## [Exercise directions]
Find the lines below that contain the string "this". Copy each one.

## [Data below]
..........
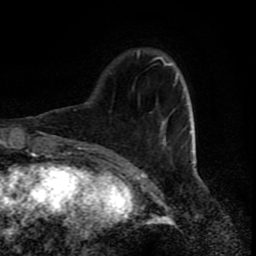
Breast MRI (dynamic contrast-enhanced), one axial slice. Slice 21 of 80 in the series (ordered by position). Cropped to one breast. Dynamic contrast-enhanced series, time point 2 of 8 at this slice position (early post-contrast). 1.5 T. TE 4.2 ms, TR 7 ms. 256 × 256 image matrix, field of view 160 × 160 mm. Female patient.
Structures marked on this image (semi-automatically segmented with operator editing):
- enhancing-tissue mask used for the functional tumour volume (all voxels passing the contrast-enhancement thresholds inside the analysis volume; usually the tumour): box from (x=137, y=52) to (x=196, y=160) px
..........
## [Reply to the exercise]
Breast MRI (dynamic contrast-enhanced), one axial slice. Slice 21 of 80 in the series (ordered by position). Cropped to one breast. Dynamic contrast-enhanced series, time point 2 of 8 at this slice position (early post-contrast). 1.5 T. TE 4.2 ms, TR 7 ms. 256 × 256 image matrix, field of view 160 × 160 mm. Female patient.
Structures marked on this image (semi-automatically segmented with operator editing):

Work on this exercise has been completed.